If buildings were people, this might be Tom Wolfe ("Bonfire of the Vanities") in a pin-stripe suite and white fedora.
To carry the analogy a bit further, this building is tottering on the verge of brilliance, but not quite sure if it wants to make a full commitment.
Designed by Wechsler, Grasso, Menziuso P.C., this 49-story, red-brick condominium structure is distinctly vertiginous. Most apartments have balconies, but their protrusions hardly interrupt the building's overwhelming verticality, which is strongly accented by light-colored piers near the building's corners.
The design touch of not placing the "pier" accents at the corners, just near them, is quite brilliant and gives the building much more character. So strong are these accents that the shift in balcony placement on the upper floors is hardly noticeable, another strong design feature.

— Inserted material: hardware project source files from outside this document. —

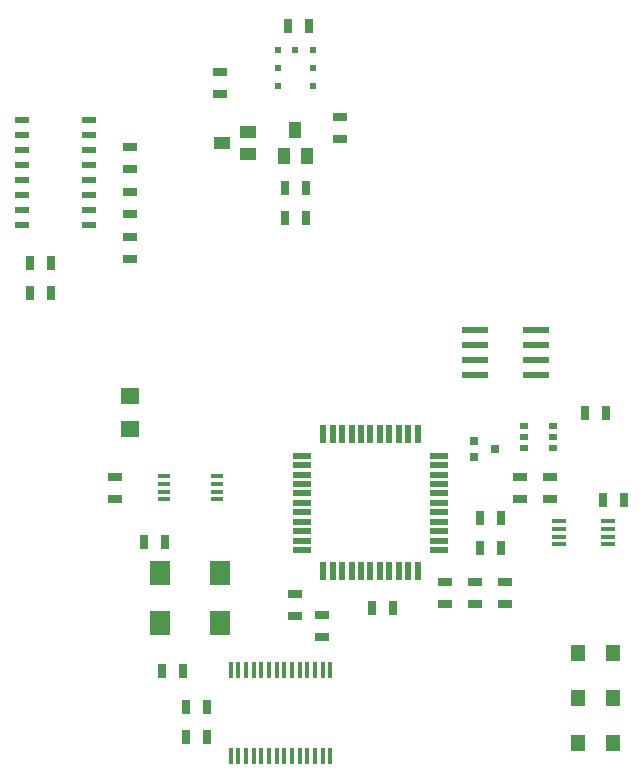
<source format=gtp>
G75*
G70*
%OFA0B0*%
%FSLAX24Y24*%
%IPPOS*%
%LPD*%
%AMOC8*
5,1,8,0,0,1.08239X$1,22.5*
%
%ADD10R,0.0276X0.0276*%
%ADD11R,0.0315X0.0472*%
%ADD12R,0.0315X0.0217*%
%ADD13R,0.0472X0.0315*%
%ADD14R,0.0472X0.0236*%
%ADD15R,0.0591X0.0197*%
%ADD16R,0.0197X0.0591*%
%ADD17R,0.0137X0.0550*%
%ADD18R,0.0630X0.0551*%
%ADD19R,0.0709X0.0787*%
%ADD20R,0.0394X0.0157*%
%ADD21R,0.0472X0.0118*%
%ADD22R,0.0197X0.0236*%
%ADD23R,0.0236X0.0197*%
%ADD24R,0.0870X0.0240*%
%ADD25R,0.0394X0.0551*%
%ADD26R,0.0551X0.0394*%
%ADD27R,0.0472X0.0551*%
D10*
X027391Y012105D03*
X027391Y012617D03*
X028119Y012361D03*
D11*
X028309Y010061D03*
X027601Y010061D03*
X027601Y009061D03*
X028309Y009061D03*
X031701Y010661D03*
X032409Y010661D03*
X031809Y013561D03*
X031101Y013561D03*
X024709Y007061D03*
X024001Y007061D03*
X018509Y003761D03*
X017801Y003761D03*
X017801Y002761D03*
X018509Y002761D03*
X017709Y004961D03*
X017001Y004961D03*
X017109Y009261D03*
X016401Y009261D03*
X013309Y017561D03*
X012601Y017561D03*
X012601Y018561D03*
X013309Y018561D03*
X021101Y020061D03*
X021809Y020061D03*
X021809Y021061D03*
X021101Y021061D03*
X021201Y026461D03*
X021909Y026461D03*
D12*
X029083Y013135D03*
X029083Y012761D03*
X029083Y012387D03*
X030027Y012387D03*
X030027Y012761D03*
X030027Y013135D03*
D13*
X015455Y010707D03*
X015455Y011416D03*
X021455Y007516D03*
X021455Y006807D03*
X022355Y006816D03*
X022355Y006107D03*
X026455Y007207D03*
X026455Y007916D03*
X027455Y007916D03*
X027455Y007207D03*
X028455Y007207D03*
X028455Y007916D03*
X028955Y010707D03*
X028955Y011416D03*
X029955Y011416D03*
X029955Y010707D03*
X015955Y018707D03*
X015955Y019416D03*
X015955Y020207D03*
X015955Y020916D03*
X015955Y021707D03*
X015955Y022416D03*
X018955Y024207D03*
X018955Y024916D03*
X022955Y023416D03*
X022955Y022707D03*
D14*
X014557Y022811D03*
X014557Y022311D03*
X014557Y021811D03*
X014557Y021311D03*
X014557Y020811D03*
X014557Y020311D03*
X014557Y019811D03*
X012353Y019811D03*
X012353Y020311D03*
X012353Y020811D03*
X012353Y021311D03*
X012353Y021811D03*
X012353Y022311D03*
X012353Y022811D03*
X012353Y023311D03*
X014557Y023311D03*
D15*
X021672Y012136D03*
X021672Y011821D03*
X021672Y011506D03*
X021672Y011191D03*
X021672Y010876D03*
X021672Y010561D03*
X021672Y010246D03*
X021672Y009931D03*
X021672Y009616D03*
X021672Y009301D03*
X021672Y008986D03*
X026238Y008986D03*
X026238Y009301D03*
X026238Y009616D03*
X026238Y009931D03*
X026238Y010246D03*
X026238Y010561D03*
X026238Y010876D03*
X026238Y011191D03*
X026238Y011506D03*
X026238Y011821D03*
X026238Y012136D03*
D16*
X025530Y012845D03*
X025215Y012845D03*
X024900Y012845D03*
X024585Y012845D03*
X024270Y012845D03*
X023955Y012845D03*
X023640Y012845D03*
X023325Y012845D03*
X023010Y012845D03*
X022695Y012845D03*
X022380Y012845D03*
X022380Y008278D03*
X022695Y008278D03*
X023010Y008278D03*
X023325Y008278D03*
X023640Y008278D03*
X023955Y008278D03*
X024270Y008278D03*
X024585Y008278D03*
X024900Y008278D03*
X025215Y008278D03*
X025530Y008278D03*
D17*
X022618Y005001D03*
X022362Y005001D03*
X022107Y005001D03*
X021851Y005001D03*
X021595Y005001D03*
X021339Y005001D03*
X021083Y005001D03*
X020827Y005001D03*
X020571Y005001D03*
X020315Y005001D03*
X020059Y005001D03*
X019803Y005001D03*
X019548Y005001D03*
X019292Y005001D03*
X019292Y002122D03*
X019548Y002122D03*
X019803Y002122D03*
X020059Y002122D03*
X020315Y002122D03*
X020571Y002122D03*
X020827Y002122D03*
X021083Y002122D03*
X021339Y002122D03*
X021595Y002122D03*
X021851Y002122D03*
X022107Y002122D03*
X022362Y002122D03*
X022618Y002122D03*
D18*
X015955Y013010D03*
X015955Y014112D03*
D19*
X016955Y008215D03*
X016955Y006561D03*
X018955Y006561D03*
X018955Y008215D03*
D20*
X018846Y010678D03*
X018846Y010934D03*
X018846Y011190D03*
X018846Y011446D03*
X017064Y011446D03*
X017064Y011190D03*
X017064Y010934D03*
X017064Y010678D03*
D21*
X030223Y009946D03*
X030223Y009690D03*
X030223Y009434D03*
X030223Y009178D03*
X031886Y009178D03*
X031886Y009434D03*
X031886Y009690D03*
X031886Y009946D03*
D22*
X022026Y024471D03*
X022026Y025061D03*
X022026Y025652D03*
X020884Y025652D03*
X020884Y025061D03*
X020884Y024471D03*
D23*
X021455Y025652D03*
D24*
X027425Y016311D03*
X027425Y015811D03*
X027425Y015311D03*
X027425Y014811D03*
X029485Y014811D03*
X029485Y015311D03*
X029485Y015811D03*
X029485Y016311D03*
D25*
X021829Y022128D03*
X021081Y022128D03*
X021455Y022994D03*
D26*
X019888Y022935D03*
X019888Y022187D03*
X019022Y022561D03*
D27*
X030864Y005561D03*
X032046Y005561D03*
X032046Y004061D03*
X030864Y004061D03*
X030864Y002561D03*
X032046Y002561D03*
M02*

</source>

Completed in 1988, the building as 3 passenger elevators for its 234 units, some of which have bidets and washer/dryers and all have intrusion alarms.
The project, was developed by East/West Venture (Haseko) and Toru Nagayama, is one of several tall apartment towers in a dense cluster north of the Queens-Midtown Tunnel.
The design is more appropriate for Third Avenue in the 60's where it might have garnered more open views. Its location here is a mix of commercial and residential projects with a fair bit of traffic along Second Avenue, which is still in search of its character. The project, however, is not far from the Grand Central business district and it is also not far from Sheldon H. Solow's huge redevelopment along First Avenue of the former Con Edison properties south of the United Nations.